Bush ended up, in his post-9/11 reconfiguration, adopting a sort of conservative Wilsonianism, in rhetoric if not so much in actual policy after elections brought Hamas to power in the Palestinian Authority.

McCain's foreign policy is likely to be just as assertive but without so much of the Wilsonian gossamer.

Whether this is truly a conservative approach should be subject to more debate. The conservative foreign-policy instinct used to be to leave other countries alone, except to try to sell them stuff. This was set aside to deal with the expansionist threat of Soviet communism.

The overwhelming conservative consensus is that the threat of Islamic terrorism also requires an active engagement in the affairs of other countries. In my judgment, too little attention is being paid by conservatives to the strategic implications of the differences between the two threats, but I'm in an extremely small and uninfluential minority.

If you want an assertive foreign policy, and most conservatives decidedly do, then you can't do better than McCain. He is the only Republican in the race with a real track record on the issue.

Global warming

The conservative lions are global-warming skeptics and cite McCain's support for government action to address it as an incidence of ideological apostasy.

However, it is not part of conservative doctrine that those who cause environmental damage shouldn't have to pay for it. McCain's proposal to cap greenhouse-gas emissions but allow emission credits to be traded leverages markets and is generally regarded by conservatives as superior to command-and-control environmental regulation, in which government dictates the control technologies that must be employed.

There is an even better approach. The scholars at the American Enterprise Institute, hardly a Greenpeace front group, have developed a proposal for a carbon tax, with the proceeds used to bid down other taxes. That way, greenhouse gases are reduced while the tax code becomes more growth-oriented overall.

Still, if this is a problem meriting government attention, cap-and-trade is within the ambit of conservative approaches.

Social issues

McCain's voting record should make him acceptable to social conservatives.
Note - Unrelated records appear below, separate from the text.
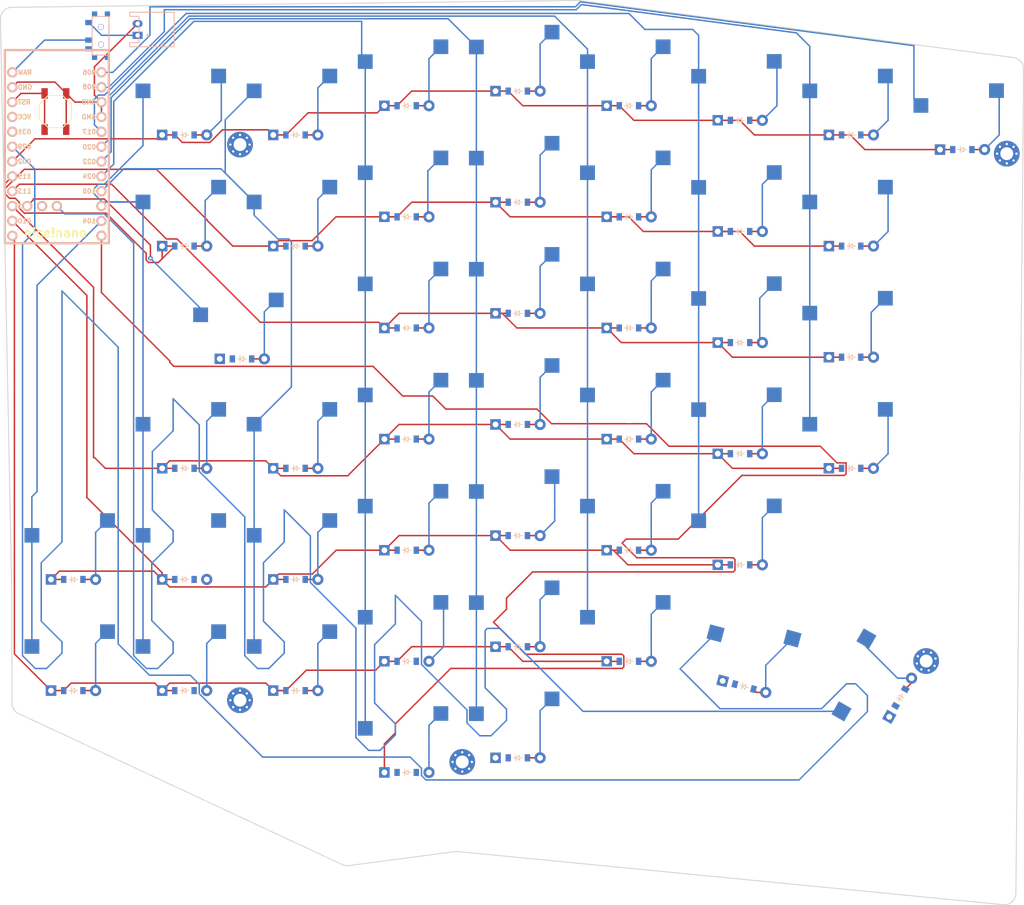
<source format=kicad_pcb>
(kicad_pcb
	(version 20240108)
	(generator "pcbnew")
	(generator_version "8.0")
	(general
		(thickness 1.6)
		(legacy_teardrops no)
	)
	(paper "A3")
	(title_block
		(title "tutorial")
		(rev "v1.0.0")
		(company "Unknown")
	)
	(layers
		(0 "F.Cu" signal)
		(31 "B.Cu" signal)
		(32 "B.Adhes" user "B.Adhesive")
		(33 "F.Adhes" user "F.Adhesive")
		(34 "B.Paste" user)
		(35 "F.Paste" user)
		(36 "B.SilkS" user "B.Silkscreen")
		(37 "F.SilkS" user "F.Silkscreen")
		(38 "B.Mask" user)
		(39 "F.Mask" user)
		(40 "Dwgs.User" user "User.Drawings")
		(41 "Cmts.User" user "User.Comments")
		(42 "Eco1.User" user "User.Eco1")
		(43 "Eco2.User" user "User.Eco2")
		(44 "Edge.Cuts" user)
		(45 "Margin" user)
		(46 "B.CrtYd" user "B.Courtyard")
		(47 "F.CrtYd" user "F.Courtyard")
		(48 "B.Fab" user)
		(49 "F.Fab" user)
	)
	(setup
		(pad_to_mask_clearance 0.05)
		(allow_soldermask_bridges_in_footprints no)
		(pcbplotparams
			(layerselection 0x00010fc_ffffffff)
			(plot_on_all_layers_selection 0x0000000_00000000)
			(disableapertmacros no)
			(usegerberextensions no)
			(usegerberattributes yes)
			(usegerberadvancedattributes yes)
			(creategerberjobfile yes)
			(dashed_line_dash_ratio 12.000000)
			(dashed_line_gap_ratio 3.000000)
			(svgprecision 4)
			(plotframeref no)
			(viasonmask no)
			(mode 1)
			(useauxorigin no)
			(hpglpennumber 1)
			(hpglpenspeed 20)
			(hpglpendiameter 15.000000)
			(pdf_front_fp_property_popups yes)
			(pdf_back_fp_property_popups yes)
			(dxfpolygonmode yes)
			(dxfimperialunits yes)
			(dxfusepcbnewfont yes)
			(psnegative no)
			(psa4output no)
			(plotreference yes)
			(plotvalue yes)
			(plotfptext yes)
			(plotinvisibletext no)
			(sketchpadsonfab no)
			(subtractmaskfromsilk no)
			(outputformat 1)
			(mirror no)
			(drillshape 1)
			(scaleselection 1)
			(outputdirectory "")
		)
	)
	(net 0 "")
	(net 1 "P104")
	(net 2 "arrows_mod")
	(net 3 "arrows_bottom")
	(net 4 "P011")
	(net 5 "outer_mod")
	(net 6 "outer_bottom")
	(net 7 "outer_home")
	(net 8 "outer_num")
	(net 9 "outer_fun")
	(net 10 "P100")
	(net 11 "pinky_mod")
	(net 12 "pinky_bottom")
	(net 13 "pinky_home")
	(net 14 "pinky_num")
	(net 15 "pinky_fun")
	(net 16 "P024")
	(net 17 "ring_fa")
	(net 18 "ring_mod")
	(net 19 "ring_bottom")
	(net 20 "ring_home")
	(net 21 "ring_top")
	(net 22 "ring_num")
	(net 23 "ring_fun")
	(net 24 "P022")
	(net 25 "middle_fa")
	(net 26 "middle_mod")
	(net 27 "middle_bottom")
	(net 28 "middle_home")
	(net 29 "middle_top")
	(net 30 "middle_num")
	(net 31 "middle_fun")
	(net 32 "P020")
	(net 33 "index_mod")
	(net 34 "index_bottom")
	(net 35 "index_home")
	(net 36 "index_top")
	(net 37 "index_num")
	(net 38 "index_fun")
	(net 39 "P017")
	(net 40 "inner_bottom")
	(net 41 "inner_home")
	(net 42 "inner_top")
	(net 43 "inner_num")
	(net 44 "inner_fun")
	(net 45 "P008")
	(net 46 "f45rfc_home")
	(net 47 "f45rfc_top")
	(net 48 "f45rfc_num")
	(net 49 "f45rfc_fun")
	(net 50 "P006")
	(net 51 "f6_fun")
	(net 52 "P029")
	(net 53 "layer_default")
	(net 54 "P107")
	(net 55 "space_default")
	(net 56 "P101")
	(net 57 "tab_default")
	(net 58 "P009")
	(net 59 "P010")
	(net 60 "P111")
	(net 61 "P115")
	(net 62 "P002")
	(net 63 "P106")
	(net 64 "P113")
	(net 65 "RAW")
	(net 66 "GND")
	(net 67 "RST")
	(net 68 "VCC")
	(net 69 "P031")
	(net 70 "P102")
	(net 71 "pos")
	(footprint "E73:SPDT_C128955" (layer "F.Cu") (at 117.9 63.08 -90))
	(footprint "E73:SW_TACT_ALPS_SKQGABE010" (layer "F.Cu") (at 110.11 76.05 -90))
	(footprint "MX" (layer "F.Cu") (at 189.17 67.55))
	(footprint "MountingHole_2.2mm_M2_Pad_Via" (layer "F.Cu") (at 272.77 83.25))
	(footprint "MX" (layer "F.Cu") (at 246.17 75.05))
	(footprint "ComboDiode" (layer "F.Cu") (at 246.17 99.05))
	(footprint "MX" (layer "F.Cu") (at 113.17 170.05))
	(footprint "MountingHole_2.2mm_M2_Pad_Via" (layer "F.Cu") (at 141.67 81.7))
	(footprint "ComboDiode" (layer "F.Cu") (at 170.17 170.05))
	(footprint "MX" (layer "F.Cu") (at 265.17 77.55))
	(footprint "MX" (layer "F.Cu") (at 227.17 148.55))
	(footprint "ComboDiode" (layer "F.Cu") (at 170.17 151.05))
	(footprint "ComboDiode" (layer "F.Cu") (at 208.17 75.05))
	(footprint "ComboDiode" (layer "F.Cu") (at 227.17 115.55))
	(footprint "MX" (layer "F.Cu") (at 208.17 70.05))
	(footprint "MX" (layer "F.Cu") (at 170.17 146.05))
	(footprint "MX" (layer "F.Cu") (at 189.17 162.55))
	(footprint "MX" (layer "F.Cu") (at 170.17 89.05))
	(footprint "MX" (layer "F.Cu") (at 227.17 110.55))
	(footprint "ComboDiode" (layer "F.Cu") (at 151.17 175.05))
	(footprint "MountingHole_2.2mm_M2_Pad_Via" (layer "F.Cu") (at 258.990986 170.003718 60))
	(footprint "ComboDiode" (layer "F.Cu") (at 151.17 156.05))
	(footprint "MX" (layer "F.Cu") (at 227.17 72.55))
	(footprint "MountingHole_2.2mm_M2_Pad_Via" (layer "F.Cu") (at 179.67 187.25))
	(footprint "MX" (layer "F.Cu") (at 246.17 132.05))
	(footprint "ComboDiode" (layer "F.Cu") (at 227.875905 174.379629 -15))
	(footprint "MX" (layer "F.Cu") (at 132.17 94.05))
	(footprint "ComboDiode" (layer "F.Cu") (at 227.17 134.55))
	(footprint "ComboDiode" (layer "F.Cu") (at 189.17 72.55))
	(footprint "MX" (layer "F.Cu") (at 208.17 127.05))
	(footprint "ComboDiode" (layer "F.Cu") (at 142.02 118.34))
	(footprint "ComboDiode" (layer "F.Cu") (at 113.17 156.05))
	(footprint "MX" (layer "F.Cu") (at 170.17 70.05))
	(footprint "MX" (layer "F.Cu") (at 189.17 143.55))
	(footprint "ComboDiode" (layer "F.Cu") (at 170.17 132.05))
	(footprint "ComboDiode" (layer "F.Cu") (at 246.17 118.05))
	(footprint "MX" (layer "F.Cu") (at 227.17 91.55))
	(footprint "MX" (layer "F.Cu") (at 246.17 113.05))
	(footprint "MountingHole_2.2mm_M2_Pad_Via" (layer "F.Cu") (at 141.67 176.7))
	(footprint "ComboDiode" (layer "F.Cu") (at 208.17 170.05))
	(footprint "MX" (layer "F.Cu") (at 189.17 124.55))
	(footprint "ComboDiode" (layer "F.Cu") (at 246.17 80.05))
	(footprint "MX" (layer "F.Cu") (at 189.17 86.55))
	(footprint "ComboDiode" (layer "F.Cu") (at 151.17 99.05))
	(footprint "MX" (layer "F.Cu") (at 151.17 132.05))
	(footprint "MX"
		(layer "F.Cu")
		(uuid "619005e6-0f37-4013-9929-26f0e68b8a14")
		(at 132.17 151.05)
		(property "Reference" "S4"
			(at 0 0 0)
			(layer "F.SilkS")
			(hide yes)
			(uuid "669e354f-dcfb-4503-b9fc-3213a462c80b")
			(effects
				(font
					(size 1.27 1.27)
					(thickness 0.15)
				)
			)
		)
		(property "Value" ""
			(at 0 0 0)
			(layer "F.SilkS")
			(hide yes)
			(uuid "6e36e9b4-fa64-4114-bc4f-2a8f64ede68f")
			(effects
				(font
					(size 1.27 1.27)
					(thickness 0.15)
				)
			)
		)
		(property "Footprint" ""
			(at 0 0 0)
			(layer "F.Fab")
			(hide yes)
			(uuid "31b6e463-448a-4efd-8084-0124957330f5")
			(effects
				(font
					(size 1.27 1.27)
					(thickness 0.15)
				)
			)
		)
		(property "Datasheet" ""
			(at 0 0 0)
			(layer "F.Fab")
			(hide yes)
			(uuid "42bce72b-bf94-46fd-915f-279936aee3d7")
			(effects
				(font
					(size 1.27 1.27)
					(thickness 0.15)
				)
			)
		)
		(property "Description" ""
			(at 0 0 0)
			(layer "F.Fab")
			(hide yes)
			(uuid "2bd23d44-bc42-4788-9ab9-9e4d63f6d255")
			(effects
				(font
					(size 1.27 1.27)
					(thickness 0.15)
				)
			)
		)
		(attr through_hole)
		(fp_line
			(start -9.5 -9.5)
			(end 9.5 -9.5)
			(stroke
				(width 0.15)
				(type solid)
			)
			(layer "Dwgs.User")
			(uuid "83ecf4d5-d35d-4404-9ac1-3598e0b0dc86")
		)
		(fp_line
			(start -9.5 9.5)
			(end -9.5 -9.5)
			(stroke
				(width 0.15)
				(type solid)
			)
			(layer "Dwgs.User")
			(uuid "bde1706d-f8df-4783-923a-269bf8179341")
		)
		(fp_line
			(start -7 -6)
			(end -7 -7)
			(stroke
				(width 0.15)
				(type solid)
			)
			(layer "Dwgs.User")
			(uuid "f31bd7f4-8dd6-4596-9756-b13808dc54cc")
		)
		(fp_line
			(start -7 7)
			(end -7 6)
			(stroke
				(width 0.15)
				(type solid)
			)
			(layer "Dwgs.User")
			(uuid "2a34d1f5-445d-4ac5-9253-9fadae586ff2")
		)
		(fp_line
			(start -7 7)
			(end -6 7)
			(stroke
				(width 0.15)
				(type solid)
			)
			(layer "Dwgs.User")
			(uuid "879373f9-54b8-4b82-bf9b-43e2bba60638")
		)
		(fp_line
			(start -6 -7)
			(end -7 -7)
			(stroke
				(width 0.15)
				(type solid)
			)
			(layer "Dwgs.User")
			(uuid "51060a9a-fe86-42ff-8484-367a56bc2584")
		)
		(fp_line
			(start 6 7)
			(end 7 7)
			(stroke
				(width 0.15)
				(type solid)
			)
			(layer "Dwgs.User")
			(uuid "6a45dbdb-4c26-4768-a2b3-178be668a5b3")
		)
		(fp_line
			(start 7 -7)
			(end 6 -7)
			(stroke
				(width 0.15)
				(type solid)
			)
			(layer "Dwgs.User")
			(uuid "be2387b6-c8b7-44f8-9b3c-d9850accb64e")
		)
		(fp_line
			(start 7 -7)
			(end 7 -6)
			(stroke
				(width 0.15)
				(type solid)
			)
			(layer "Dwgs.User")
			(uuid "83a3b29f-2fc6-46d7-9404-7498c48224d2")
		)
		(fp_line
			(start 7 6)
			(end 7 7)
			(stroke
				(width 0.15)
				(type solid)
			)
			(layer "Dwgs.User")
			(uuid "c27e191d-8450-4cd9-988b-7977c0d9e4c6")
		)
		(fp_line
			(start 9.5 -9.5)
			(end 9.5 9.5)
			(stroke
				(width 0.15)
				(type solid)
			)
			(layer "Dwgs.User")
			(uuid "a7014adb-9db5-436f-bc70-f57faa6209f0")
		)
		(fp_line
			(start 9.5 9.5)
			(end -9.5 9.5)
			(stroke
				(width 0.15)
				(type solid)
			)
			(layer "Dwgs.User")
			(uuid "6ab9b903-b7f5-4b1c-9908-1f3eb6df9532")
		)
		(pad "" np_thru_hole circle
			(at -5.08 0)
			(size 1.7018 1.7018)
			(drill 1.7018)
			(layers "*.Cu" "*.Mask")
			(uuid "ec4a9c8f-b29d-4775-a497-f2482fb
... [344344 chars truncated]
</source>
However, they don't trust him, in large measure because of the speech he gave after losing South Carolina in 2000.

Although the speech ostensibly dressed down specific social-conservative leaders, the rank-and-file widely perceived it as ripping the influence of social conservatives generally. It was one of the dumber political moves of our time.

In an attempt to discredit McCain on policy rather than trust grounds, some social conservatives are citing his vote against a constitutional amendment banning gay marriage.

McCain's position has been that he opposes gay marriage but believes it is an issue to be decided by the states. Consistent with that, he voted against the federal constitutional ban because it pre-empted the states, but he supported a ballot measure banning gay marriage and even civil unions in Arizona.

Social conservatives may not like that. But it's consistent with the principle of subsidiarity - no higher level of government should do what a lower level can do - that was a key tenet of the modern American conservatism founded by Buckley.

On the team?

In considering McCain's conservatism, it is surely relevant that he has always thought of himself as a conservative and proclaimed himself to be such. There is reason to believe that he has not always acted as one and overall hasn't earned Buckley's article as "a conservative."

Conservatism, however, is the team he has always seen himself as being on. Many conservatives don't regard McCain as on their team. Many didn't - and don't -want to be on his team. But no one else came along who could unite conservatives as an alternative to McCain.

In weighing McCain's candidacy, however, this much should be acknowledged: He always has considered himself a conservative. And where he is clearly conservative - on spending, trade and foreign policy - voters can have considerable confidence that he will remain so.